Donald Trump speaks often of his concealed carry permit, a permit (presumably) issued by New York—his state of residency—that allows him to carry a concealed gun within that state because he satisfied certain requirements. In New York, those requirements include being at least 21 years old and not subject to a protective (restraining) order.26  But every state’s rules are different. Some offer permits to teenagers, people who have been convicted of violent crimes, convicted stalkers, or even certain domestic abusers. In fact, there are states that don’t require a permit at all to carry a concealed weapon and there are states that issue permits to out-of-state residents who can’t qualify for one at home. Up until now, each state could set its own rules and decide what the laws are within its own jurisdiction. But under Trump’s proposal for national reciprocity, he says that “a concealed carry permit should work in every state”—meaning that every state would be forced to honor a concealed carry permit issued in any other.27  And the NRA heartily agrees. It has long lobbied for federal legislation that would do just that.28

Trump’s advocacy for “reciprocity” or the ability to use a concealed carry permit from any state anywhere in the country is reason enough for the NRA to love him. But he goes even further. According to Trump’s website, carrying a concealed weapon is “a right, not a privilege.”29 Yet the NRA has been careful to dodge that question in their many legal challenges to gun laws across the country. In fact, a recent article on its website refers to whether concealed carry is a right as the “question no one asked.”30 No one asked Trump either, but he’s happy to answer it—in a way that’s beyond the NRA’s wildest hopes and dreams.

What those policies would mean

Trump’s take on concealed carry as an unfettered right would constitute a major expansion of the Second Amendment, and considering the impact the next President is expected to have on the make-up of the Supreme Court, that’s no small threat. To date, the Supreme Court has affirmed that the Second Amendment establishes an individual right to bear arms—but even conservative giant Justice Antonin Scalia (whose seat the next President will fill) wrote that “the right secured by the Second Amendment is not unlimited.”31  Currently, most courts read those limitations to include a state’s right to determine what requirements must be met for someone to carry a concealed weapon within their borders. Just this summer, the Ninth Circuit Court of Appeals determined en banc (in a case heard before all of its eleven members) that there is no constitutional right to carry a concealed gun.32  But all of that could change if Trump is elected president and is given keys to the Supreme Court. 

A President Trump wouldn’t just reinterpret the Second Amendment to make carrying a concealed firearm an unrestricted right—by establishing national reciprocity for concealed carry permits from any state, he’d effectively rewrite state gun laws to the lowest common denominator, putting states with strong laws at the mercy of those with weak ones. For a nominee whose party purports to support states’ rights, that’s hypocrisy of the highest order. It would mean that no state could protect itself or its people from someone who took advantage of lax laws elsewhere to obtain a permit for which they would never qualify in that state. And for the NRA, it would mean the biggest victory since gaining immunity from suits for gun manufacturers and sellers more than a decade ago.

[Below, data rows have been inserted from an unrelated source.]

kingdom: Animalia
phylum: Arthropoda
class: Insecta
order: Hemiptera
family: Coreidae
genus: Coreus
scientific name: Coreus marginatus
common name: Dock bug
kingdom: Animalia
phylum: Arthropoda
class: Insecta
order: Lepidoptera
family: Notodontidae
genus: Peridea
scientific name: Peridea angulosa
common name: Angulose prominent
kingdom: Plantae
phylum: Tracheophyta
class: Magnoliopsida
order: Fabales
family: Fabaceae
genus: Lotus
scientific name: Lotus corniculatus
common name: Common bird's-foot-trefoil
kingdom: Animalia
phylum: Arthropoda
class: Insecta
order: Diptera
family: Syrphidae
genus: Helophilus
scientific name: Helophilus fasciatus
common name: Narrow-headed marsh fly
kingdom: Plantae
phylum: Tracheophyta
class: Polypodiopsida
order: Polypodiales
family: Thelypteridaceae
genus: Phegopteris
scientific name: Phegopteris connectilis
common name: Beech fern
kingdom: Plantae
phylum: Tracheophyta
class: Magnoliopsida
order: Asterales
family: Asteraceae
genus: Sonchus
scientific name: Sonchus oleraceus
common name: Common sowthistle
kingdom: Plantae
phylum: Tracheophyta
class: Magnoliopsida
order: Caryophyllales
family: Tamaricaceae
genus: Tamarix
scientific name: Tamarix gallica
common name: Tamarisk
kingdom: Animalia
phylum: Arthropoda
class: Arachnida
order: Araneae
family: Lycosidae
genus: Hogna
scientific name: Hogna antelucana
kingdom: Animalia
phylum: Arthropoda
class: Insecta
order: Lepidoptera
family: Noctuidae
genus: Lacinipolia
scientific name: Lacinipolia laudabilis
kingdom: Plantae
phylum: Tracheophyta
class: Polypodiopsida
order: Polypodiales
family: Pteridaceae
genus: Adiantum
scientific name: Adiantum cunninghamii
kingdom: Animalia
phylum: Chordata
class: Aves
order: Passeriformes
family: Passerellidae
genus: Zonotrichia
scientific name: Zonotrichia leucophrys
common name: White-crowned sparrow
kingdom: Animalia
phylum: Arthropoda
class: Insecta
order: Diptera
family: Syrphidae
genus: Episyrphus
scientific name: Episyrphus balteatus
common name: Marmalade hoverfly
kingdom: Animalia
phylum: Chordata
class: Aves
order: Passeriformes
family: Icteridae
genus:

A Donald Trump presidency would be a dream come true for the NRA. He not only supports the policies for which the organization advocates and kowtows to its will, but in some places he goes even further, offering a version of gun laws so extreme the NRA hasn’t dared to publically espouse it. If elected President, Trump and his NRA allies can be expected to move quickly to try and arm vast new swaths of the American citizenry, overturn state and federal laws that establish gun-free zones in places like schools and hospitals, and radically reinterpret the Second Amendment to establish a constitutional right to carry a concealed gun anywhere in the country without restriction. Trump’s campaign rhetoric may be scary and extreme, but if enacted, his gun policies would be far, far worse.